Sunday, September 27, 2009

Public Ownership Quote of the Week: Roland Hulme

In response to this post on CPO co-founder Neil Clark's blog, which highlighted how, despite 70% of the public being in favour of renationalisation of the railways, none of Britain's main three political parties supported such a move, Tory blogger Roland Hulme commented:

Hey, I'm a shameless Tory bastard, but even I have to admit that this is a joke. There's no longer a democracy in Britain - just a ruling elite deciding what's best for the plebs.

And shameless Tory bastard that I am, I freakin' LOVE the SNCF of France. I'm all for the free market, but train networks in countries as small as the UK should be owned by one company (and let's be realistic, that's probably a state-owned one.)

I live in New York now (well, New Jersey) and NJ Transit is state owned. If the bloody yanks can get their heads around it, why can't Britain?


Why indeed?

Wednesday, September 16, 2009

Privatisation of prisons 'morally repugnant'

Report by Paddy McGuffin in the Morning Star.
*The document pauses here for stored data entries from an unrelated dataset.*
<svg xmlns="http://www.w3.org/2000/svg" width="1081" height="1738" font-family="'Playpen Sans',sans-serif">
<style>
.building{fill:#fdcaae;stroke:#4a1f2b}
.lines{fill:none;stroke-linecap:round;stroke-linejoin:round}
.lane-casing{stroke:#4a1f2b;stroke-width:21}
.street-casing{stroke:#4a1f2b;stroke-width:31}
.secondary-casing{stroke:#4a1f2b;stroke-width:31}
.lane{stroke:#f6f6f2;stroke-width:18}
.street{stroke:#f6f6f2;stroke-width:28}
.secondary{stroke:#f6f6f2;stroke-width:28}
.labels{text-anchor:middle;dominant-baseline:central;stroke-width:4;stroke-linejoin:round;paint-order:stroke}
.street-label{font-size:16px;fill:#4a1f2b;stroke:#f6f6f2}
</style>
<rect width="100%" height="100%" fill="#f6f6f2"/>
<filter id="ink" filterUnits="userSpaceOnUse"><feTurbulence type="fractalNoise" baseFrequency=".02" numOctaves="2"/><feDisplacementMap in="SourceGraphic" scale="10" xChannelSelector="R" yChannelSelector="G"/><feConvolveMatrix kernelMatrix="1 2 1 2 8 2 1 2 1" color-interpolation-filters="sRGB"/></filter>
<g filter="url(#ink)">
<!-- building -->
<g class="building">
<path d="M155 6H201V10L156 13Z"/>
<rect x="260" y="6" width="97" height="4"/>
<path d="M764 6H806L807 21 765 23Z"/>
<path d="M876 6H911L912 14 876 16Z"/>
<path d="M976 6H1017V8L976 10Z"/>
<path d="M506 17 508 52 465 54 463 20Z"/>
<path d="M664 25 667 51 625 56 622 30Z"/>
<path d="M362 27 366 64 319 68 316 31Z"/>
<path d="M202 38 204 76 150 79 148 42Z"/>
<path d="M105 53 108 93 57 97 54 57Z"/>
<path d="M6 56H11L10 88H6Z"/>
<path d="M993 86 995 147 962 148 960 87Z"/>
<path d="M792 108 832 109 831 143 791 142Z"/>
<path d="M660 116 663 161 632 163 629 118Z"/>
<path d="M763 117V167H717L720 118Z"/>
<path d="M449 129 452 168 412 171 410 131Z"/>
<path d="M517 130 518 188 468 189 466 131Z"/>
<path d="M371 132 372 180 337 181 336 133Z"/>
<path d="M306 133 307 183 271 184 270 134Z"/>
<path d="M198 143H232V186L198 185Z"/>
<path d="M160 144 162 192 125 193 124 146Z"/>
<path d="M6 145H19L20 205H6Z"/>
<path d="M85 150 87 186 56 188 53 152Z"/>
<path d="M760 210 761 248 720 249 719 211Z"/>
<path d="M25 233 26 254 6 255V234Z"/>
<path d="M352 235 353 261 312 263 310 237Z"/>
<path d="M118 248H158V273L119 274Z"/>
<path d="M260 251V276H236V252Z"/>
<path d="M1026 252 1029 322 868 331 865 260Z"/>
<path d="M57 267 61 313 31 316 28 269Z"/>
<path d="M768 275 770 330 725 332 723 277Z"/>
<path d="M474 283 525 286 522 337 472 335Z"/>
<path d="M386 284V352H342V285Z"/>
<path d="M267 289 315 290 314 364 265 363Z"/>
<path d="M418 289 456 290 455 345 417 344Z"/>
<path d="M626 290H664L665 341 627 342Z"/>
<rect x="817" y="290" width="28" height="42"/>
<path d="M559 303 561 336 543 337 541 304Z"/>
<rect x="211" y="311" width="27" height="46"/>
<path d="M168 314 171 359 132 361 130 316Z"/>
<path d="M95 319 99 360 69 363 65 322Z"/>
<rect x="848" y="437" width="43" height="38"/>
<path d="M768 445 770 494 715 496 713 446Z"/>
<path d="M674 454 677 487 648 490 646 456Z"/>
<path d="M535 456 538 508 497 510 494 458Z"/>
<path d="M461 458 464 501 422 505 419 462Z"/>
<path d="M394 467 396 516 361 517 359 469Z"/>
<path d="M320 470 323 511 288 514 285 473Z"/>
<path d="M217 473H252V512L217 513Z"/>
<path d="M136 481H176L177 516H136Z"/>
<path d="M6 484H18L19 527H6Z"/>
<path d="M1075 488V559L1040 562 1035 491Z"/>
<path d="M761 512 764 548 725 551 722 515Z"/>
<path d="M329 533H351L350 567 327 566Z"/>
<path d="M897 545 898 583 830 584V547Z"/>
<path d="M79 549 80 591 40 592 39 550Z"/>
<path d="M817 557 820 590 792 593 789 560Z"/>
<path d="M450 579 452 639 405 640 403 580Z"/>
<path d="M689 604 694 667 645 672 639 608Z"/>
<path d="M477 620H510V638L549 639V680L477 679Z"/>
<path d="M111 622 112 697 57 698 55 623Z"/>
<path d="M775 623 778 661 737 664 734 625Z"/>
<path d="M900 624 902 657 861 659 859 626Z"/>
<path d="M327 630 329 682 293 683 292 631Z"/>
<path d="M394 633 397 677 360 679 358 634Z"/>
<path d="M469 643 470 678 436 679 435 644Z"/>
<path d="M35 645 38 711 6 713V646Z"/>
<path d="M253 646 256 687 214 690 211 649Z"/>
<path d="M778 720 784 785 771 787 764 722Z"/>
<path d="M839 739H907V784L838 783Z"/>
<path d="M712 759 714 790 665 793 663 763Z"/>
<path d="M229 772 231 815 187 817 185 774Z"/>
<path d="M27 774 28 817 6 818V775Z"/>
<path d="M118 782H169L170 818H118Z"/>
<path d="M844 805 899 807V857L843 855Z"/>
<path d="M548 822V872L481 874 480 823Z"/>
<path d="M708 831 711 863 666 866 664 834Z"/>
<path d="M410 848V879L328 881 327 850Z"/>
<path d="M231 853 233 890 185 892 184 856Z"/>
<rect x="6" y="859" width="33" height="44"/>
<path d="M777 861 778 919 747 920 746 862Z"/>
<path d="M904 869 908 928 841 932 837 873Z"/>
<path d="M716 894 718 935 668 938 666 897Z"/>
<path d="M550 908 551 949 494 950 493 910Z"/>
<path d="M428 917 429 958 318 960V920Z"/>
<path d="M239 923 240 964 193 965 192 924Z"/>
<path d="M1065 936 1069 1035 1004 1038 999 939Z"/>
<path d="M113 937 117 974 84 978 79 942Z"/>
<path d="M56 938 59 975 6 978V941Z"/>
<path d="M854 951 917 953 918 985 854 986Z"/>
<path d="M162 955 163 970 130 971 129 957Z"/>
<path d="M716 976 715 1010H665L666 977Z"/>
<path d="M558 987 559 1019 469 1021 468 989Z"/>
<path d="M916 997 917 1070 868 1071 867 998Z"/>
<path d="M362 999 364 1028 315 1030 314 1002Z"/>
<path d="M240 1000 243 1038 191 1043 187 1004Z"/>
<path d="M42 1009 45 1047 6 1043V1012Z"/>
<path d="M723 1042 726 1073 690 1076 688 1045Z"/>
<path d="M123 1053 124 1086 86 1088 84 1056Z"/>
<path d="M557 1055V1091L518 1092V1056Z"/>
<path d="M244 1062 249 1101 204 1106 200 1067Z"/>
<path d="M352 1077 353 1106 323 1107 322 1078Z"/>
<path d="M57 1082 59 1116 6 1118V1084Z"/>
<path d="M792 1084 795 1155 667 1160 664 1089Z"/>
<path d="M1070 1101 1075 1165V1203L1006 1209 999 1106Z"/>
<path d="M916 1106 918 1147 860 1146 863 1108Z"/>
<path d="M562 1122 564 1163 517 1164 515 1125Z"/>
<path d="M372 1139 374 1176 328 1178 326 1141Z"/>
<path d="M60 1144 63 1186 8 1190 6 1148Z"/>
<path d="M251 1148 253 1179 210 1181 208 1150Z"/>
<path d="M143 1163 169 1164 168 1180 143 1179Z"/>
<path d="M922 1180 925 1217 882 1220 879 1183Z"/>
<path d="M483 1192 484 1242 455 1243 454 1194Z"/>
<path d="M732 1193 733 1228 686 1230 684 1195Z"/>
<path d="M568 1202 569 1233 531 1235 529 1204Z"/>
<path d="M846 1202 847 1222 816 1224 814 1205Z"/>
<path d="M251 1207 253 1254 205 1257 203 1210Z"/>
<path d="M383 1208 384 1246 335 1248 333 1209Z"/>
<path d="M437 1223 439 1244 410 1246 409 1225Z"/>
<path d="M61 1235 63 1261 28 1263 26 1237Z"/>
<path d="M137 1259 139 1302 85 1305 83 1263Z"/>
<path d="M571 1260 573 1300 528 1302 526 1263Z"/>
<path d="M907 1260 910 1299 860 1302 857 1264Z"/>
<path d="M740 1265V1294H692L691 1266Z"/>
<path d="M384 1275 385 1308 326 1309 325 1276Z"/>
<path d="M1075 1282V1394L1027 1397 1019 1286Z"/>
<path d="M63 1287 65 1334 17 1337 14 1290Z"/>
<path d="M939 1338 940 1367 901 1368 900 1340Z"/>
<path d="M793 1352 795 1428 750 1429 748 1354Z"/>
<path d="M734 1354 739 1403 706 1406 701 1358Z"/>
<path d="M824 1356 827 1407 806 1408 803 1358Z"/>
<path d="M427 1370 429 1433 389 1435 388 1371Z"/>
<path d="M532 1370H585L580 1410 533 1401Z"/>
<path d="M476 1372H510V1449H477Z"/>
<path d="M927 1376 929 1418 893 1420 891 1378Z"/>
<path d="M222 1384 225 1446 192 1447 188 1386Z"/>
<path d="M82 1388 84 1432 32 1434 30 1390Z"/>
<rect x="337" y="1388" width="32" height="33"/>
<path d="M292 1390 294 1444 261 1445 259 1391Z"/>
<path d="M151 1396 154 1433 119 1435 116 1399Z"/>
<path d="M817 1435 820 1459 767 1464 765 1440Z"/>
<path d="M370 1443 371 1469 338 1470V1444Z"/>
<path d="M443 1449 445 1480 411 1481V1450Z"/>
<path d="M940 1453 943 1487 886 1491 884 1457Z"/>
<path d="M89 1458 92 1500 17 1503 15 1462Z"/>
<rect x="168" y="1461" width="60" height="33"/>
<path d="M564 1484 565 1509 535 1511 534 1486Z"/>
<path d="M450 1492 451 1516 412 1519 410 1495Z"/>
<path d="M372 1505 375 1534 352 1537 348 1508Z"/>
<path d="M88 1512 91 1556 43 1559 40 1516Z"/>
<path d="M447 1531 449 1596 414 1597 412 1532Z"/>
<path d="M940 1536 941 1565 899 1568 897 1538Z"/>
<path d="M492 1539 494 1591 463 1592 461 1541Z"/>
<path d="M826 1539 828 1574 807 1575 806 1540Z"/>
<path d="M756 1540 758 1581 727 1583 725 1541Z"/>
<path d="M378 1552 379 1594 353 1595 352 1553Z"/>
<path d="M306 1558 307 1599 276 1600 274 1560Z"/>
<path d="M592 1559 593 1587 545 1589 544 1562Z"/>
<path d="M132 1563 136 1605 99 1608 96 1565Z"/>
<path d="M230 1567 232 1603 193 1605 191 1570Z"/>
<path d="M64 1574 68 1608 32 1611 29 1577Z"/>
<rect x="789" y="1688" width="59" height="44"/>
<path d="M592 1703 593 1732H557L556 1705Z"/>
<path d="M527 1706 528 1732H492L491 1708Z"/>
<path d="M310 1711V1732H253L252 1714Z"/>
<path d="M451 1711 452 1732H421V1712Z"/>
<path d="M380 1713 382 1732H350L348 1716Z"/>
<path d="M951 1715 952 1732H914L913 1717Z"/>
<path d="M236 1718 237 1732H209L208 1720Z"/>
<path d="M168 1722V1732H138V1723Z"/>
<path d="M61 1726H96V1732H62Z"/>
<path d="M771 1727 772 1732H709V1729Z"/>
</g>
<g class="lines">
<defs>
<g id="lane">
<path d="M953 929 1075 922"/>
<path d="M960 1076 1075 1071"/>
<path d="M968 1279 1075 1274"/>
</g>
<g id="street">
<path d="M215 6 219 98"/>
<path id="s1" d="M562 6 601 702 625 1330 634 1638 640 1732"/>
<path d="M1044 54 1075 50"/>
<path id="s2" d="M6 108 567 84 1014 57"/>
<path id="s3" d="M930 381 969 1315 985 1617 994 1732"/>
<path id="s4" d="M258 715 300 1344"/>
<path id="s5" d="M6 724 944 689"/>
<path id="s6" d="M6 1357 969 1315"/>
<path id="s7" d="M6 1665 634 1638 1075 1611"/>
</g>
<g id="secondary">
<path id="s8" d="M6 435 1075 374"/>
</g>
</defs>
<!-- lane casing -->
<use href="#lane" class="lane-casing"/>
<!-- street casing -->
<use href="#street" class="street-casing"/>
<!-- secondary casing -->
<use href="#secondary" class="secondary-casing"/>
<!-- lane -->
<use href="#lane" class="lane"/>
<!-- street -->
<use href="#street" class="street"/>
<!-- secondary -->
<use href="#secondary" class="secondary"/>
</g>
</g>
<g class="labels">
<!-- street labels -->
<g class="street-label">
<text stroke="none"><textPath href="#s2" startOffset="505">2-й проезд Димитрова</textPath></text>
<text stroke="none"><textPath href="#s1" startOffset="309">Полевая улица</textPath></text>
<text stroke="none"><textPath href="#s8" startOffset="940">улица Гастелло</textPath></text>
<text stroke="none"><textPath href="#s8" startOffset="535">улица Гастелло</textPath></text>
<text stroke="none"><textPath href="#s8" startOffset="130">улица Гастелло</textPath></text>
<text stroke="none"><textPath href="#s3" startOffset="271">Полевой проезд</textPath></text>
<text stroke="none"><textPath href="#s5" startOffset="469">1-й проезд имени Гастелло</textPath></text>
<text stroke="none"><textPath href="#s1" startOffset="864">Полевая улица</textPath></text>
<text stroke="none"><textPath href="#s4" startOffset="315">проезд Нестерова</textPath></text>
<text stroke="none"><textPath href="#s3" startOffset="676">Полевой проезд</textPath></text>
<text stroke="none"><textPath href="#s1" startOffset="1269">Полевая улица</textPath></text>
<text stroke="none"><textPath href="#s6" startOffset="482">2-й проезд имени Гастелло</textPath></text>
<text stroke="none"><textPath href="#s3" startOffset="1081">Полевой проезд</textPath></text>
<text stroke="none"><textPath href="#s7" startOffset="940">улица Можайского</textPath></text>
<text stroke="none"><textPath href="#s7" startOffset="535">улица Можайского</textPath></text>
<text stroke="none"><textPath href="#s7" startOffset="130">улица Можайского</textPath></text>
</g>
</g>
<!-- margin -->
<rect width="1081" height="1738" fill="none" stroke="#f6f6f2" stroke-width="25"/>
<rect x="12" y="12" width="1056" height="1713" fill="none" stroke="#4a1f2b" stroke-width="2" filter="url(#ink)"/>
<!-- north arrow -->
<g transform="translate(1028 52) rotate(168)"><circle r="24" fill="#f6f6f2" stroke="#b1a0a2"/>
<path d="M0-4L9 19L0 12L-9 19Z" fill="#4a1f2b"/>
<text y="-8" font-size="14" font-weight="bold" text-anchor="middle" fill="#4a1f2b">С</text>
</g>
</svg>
The privatisation of the country's prisons would amount to incarceration for profit, the head of the Prison Officers Association has said.

Colin Moses of the POA made an impassioned speech decrying the proposed privatisation of the nation's jails as "morally repugnant," to strong backing by the Trades Union Congress.

Mr Moses stated: "We have spent the last two years looking at public-sector workers being under attack. As a member of the Prison Service I have felt that attack first hand. I have heard people baulk at the idea that they could privatise water but when you talk about privatising prisons you go even further."

He insisted that those prisons currently under private ownership were failing miserably.
"Private-sector prisons are at the bottom of their own league tables. Privatisation has failed throughout western Europe.
"It is touted as being a panacea but there have been no fewer suicides and as many if not more assaults. The goal of private prisons is to smash public-sector unions," Mr Moses stated.

The proposed privatisation would be akin to stepping back in time, he said. "It is about making profit from incarceration and if that is the case we are going back to Victorian times and locking people up for profit and putting debtors in prison. Is that what we are going back to?"

In a direct challenge to the government and Prime Minister, Mr Moses reminded Congress of a comment made by Jack Straw in 1997 in which he described privatisation of the prison system as "morally repugnant."

"What was morally repugnant in 1997 should be morally repugnant today," he argued. "I would like to hear Gordon Brown say stop privatisation now."
The motion was backed by the Civil Service Union PCS. PCS representative Austin Harney said that the privatisation of prisons had been "a catalogue of failure and mismanagement."

He pointed out that the very first example of privatisation in the criminal justice system was transportation to Australia, adding that that had been a disaster.
"Privatisation has been a flawed experiment and nowhere more so than in the criminal justice system."

He concluded by calling on all trade unions in the justice sector to join forces to oppose privatisation - not only of the prison system but also of the courts system, in which many of his members worked.

Sunday, September 13, 2009

NM Rothschild pitches motorway privatisation plan

First they came for heavy industry. Then the energy sector. Then bus and train transport. Then water and air traffic control.

Now capital is pushing for the privatisation of Britain's motorway network.


From Business Times:

A radical plan to raise £100 billion by privatising the motorway network has been presented to the three main political parties by NM Rothschild, the influential investment bank.

Rothschild, an architect of several privatisations, made its pitch in the weeks running up to the summer recess on July 21, Whitehall sources said. Bankers told leading politicians that the sale of the roads overseen by the Highways Agency — all motorways and most big trunk roads — could help revive battered public finances.

Toll-road companies and infrastructure funds would compete to operate and maintain stretches of the network.

In one version of the scheme, the government would pay for upkeep through a system of “shadow” tolls. A more radical, and less politically palatable, option would be for companies to charge motorists directly through toll booths or electronic card readers. The RAC Foundation, a motorists’ group, advocated privatisation in a report last week.

The Rothschild plan has already won the support of Vince Cable, the Liberal Democrats’ deputy leader and Treasury spokesman.

“This is an attractive, positive idea which could release considerable resources to the public finances and may have real environmental merits,” Cable said. “The scale of it is vast — it makes rail privatisation look like small beer.”